Gembrong Liwet: Kastrol Tua yang Menjaga Persaudaraan Citali

Gembrong Liwet: Kastrol Tua yang Menjaga Persaudaraan Citali
Seorang warga mengenakan busana tradisi Sunda membawa tumpeng liwet lengkap dengan lauk pauknya saat perayaan Gembrong Liwet di Desa Citali, Kecamatan Pamulihan, baru-baru ini.(Dok. Sumeks)
0 Komentar

SUMEDANGEKSPRES – Di kaki perbukitan Pamulihan, ketika fajar Ramadhan mulai menebar isyaratnya, warga Desa Citali kembali menurunkan sebuah kastrol tua yang selama puluhan tahun menjadi penjaga cerita. Dari dalamnya, bukan hanya nasi liwet yang dimasak, tetapi juga sejarah, kebersamaan, dan warisan leluhur yang terus hidup melampaui zaman.

DI Desa Citali, Kecamatan Pamulihan, Sumedang, tradisi bukan sekadar warisan; ia adalah napas hidup yang mengalir dari satu generasi ke generasi berikutnya. Setiap menjelang Ramadhan, desa yang dikelilingi hawa sejuk perbukitan ini kembali bergeliat oleh sebuah ritual tua yang terus dijaga: Gembrong Liwet.

Tak ada catatan tertulis yang menandai kapan Gembrong Liwet pertama kali digelar di Citali.

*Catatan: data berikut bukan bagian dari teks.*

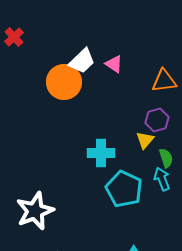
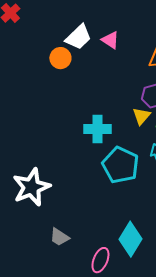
orange circle: (64, 82) -> (60, 58), size x0.6

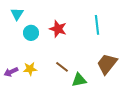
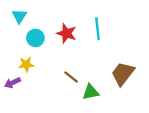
cyan line: (97, 25) -> (97, 29), moved
yellow star: (30, 69) -> (26, 64), moved

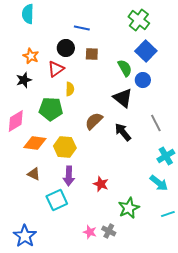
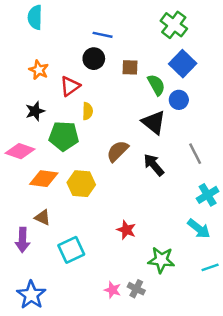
black circle: (66, 48) -> (94, 59), moved
brown square: (92, 54) -> (130, 67), moved
black star: (24, 80) -> (35, 111), moved
pink diamond: (16, 121) -> (20, 151), turned 50
purple arrow: (69, 176) -> (23, 240), moved
green star: (129, 208) -> (161, 260), turned 30

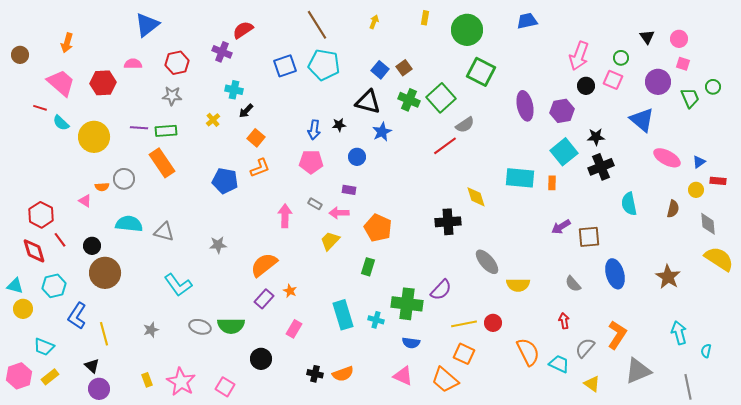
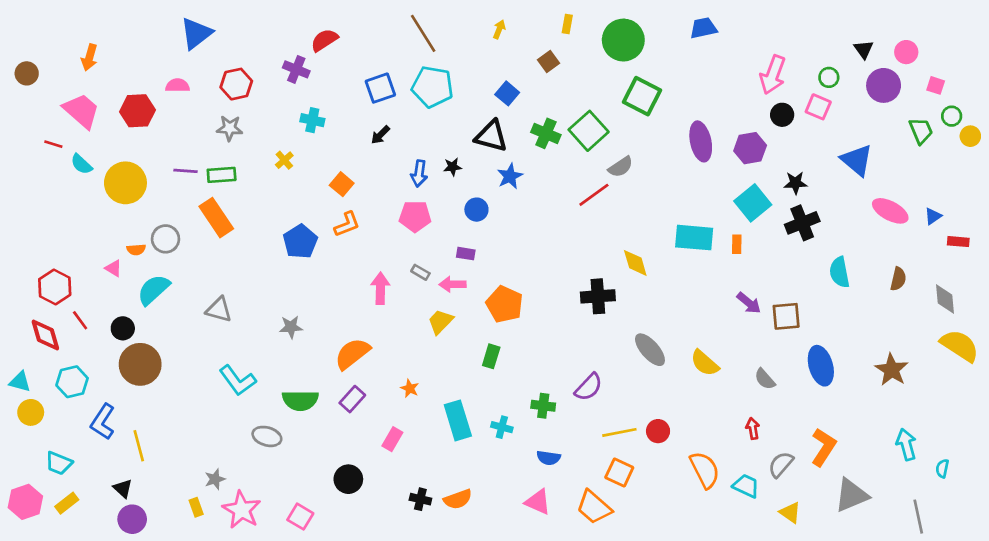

Yang ada hanya cerita-cerita lisan para sesepuh yang menyebut tradisi ini sudah berlangsung sejak masa kakek-buyut mereka.

Baca Juga:Longsor Terjang Dua Titik di Pamulihan, Warga Haurngombong Diimbau Waspada Kawasan RawanStreaming Film Semi Colin (2012) Subtitle Indonesia Kesukaanmu

Dahulu, Gembrong Liwet muncul sebagai wujud syukur masyarakat agraris atas hasil bumi, terutama padi, sekaligus sebagai cara mempererat hubungan antartetangga selepas masa panen.

“Ini tradisi tahunan menjelang Ramadhan, sudah turun temurun,” tutur Wawan Aldo Supriatna, pendiri Pusat Konservasi Seni Budaya Wahana Satia Sunda Sumedang, yang kini menjadi salah satu penjaga napas tradisi.

Menurut para tetua desa, Gembrong Liwet dulunya selalu dilakukan di pinggiran sawah atau di halaman rumah besar milik tokoh adat. Saat itu, kegiatan menanak nasi bersama menjadi simbol bahwa hasil panen bukan hanya milik satu keluarga, tetapi keberkahan yang harus dibagi.

Hingga kini, inti dari Gembrong Liwet masih dipertahankan. Dimulai dengan prosesi turun kastrol menurunkan alat menanak nasi berukuran besar yang biasanya disimpan khusus dalam satu tempat tersendiri.

Prosesi ini bukan sekadar kegiatan teknis. Ia menjadi simbol pembuka, pertanda seluruh warga siap kembali menyatu dalam satu lingkaran kebersamaan.

Begitu kastrol diturunkan, warga mulai menyiapkan tungku kayu, bumbu, dan beras terbaik hasil panen mereka. Dulu, semua bahan dikumpulkan dari hasil iuran warga atau swadaya tiap keluarga. Kini, meski sebagian sudah lebih terorganisir oleh panitia, semangat gotong royong itu masih terasa kuat.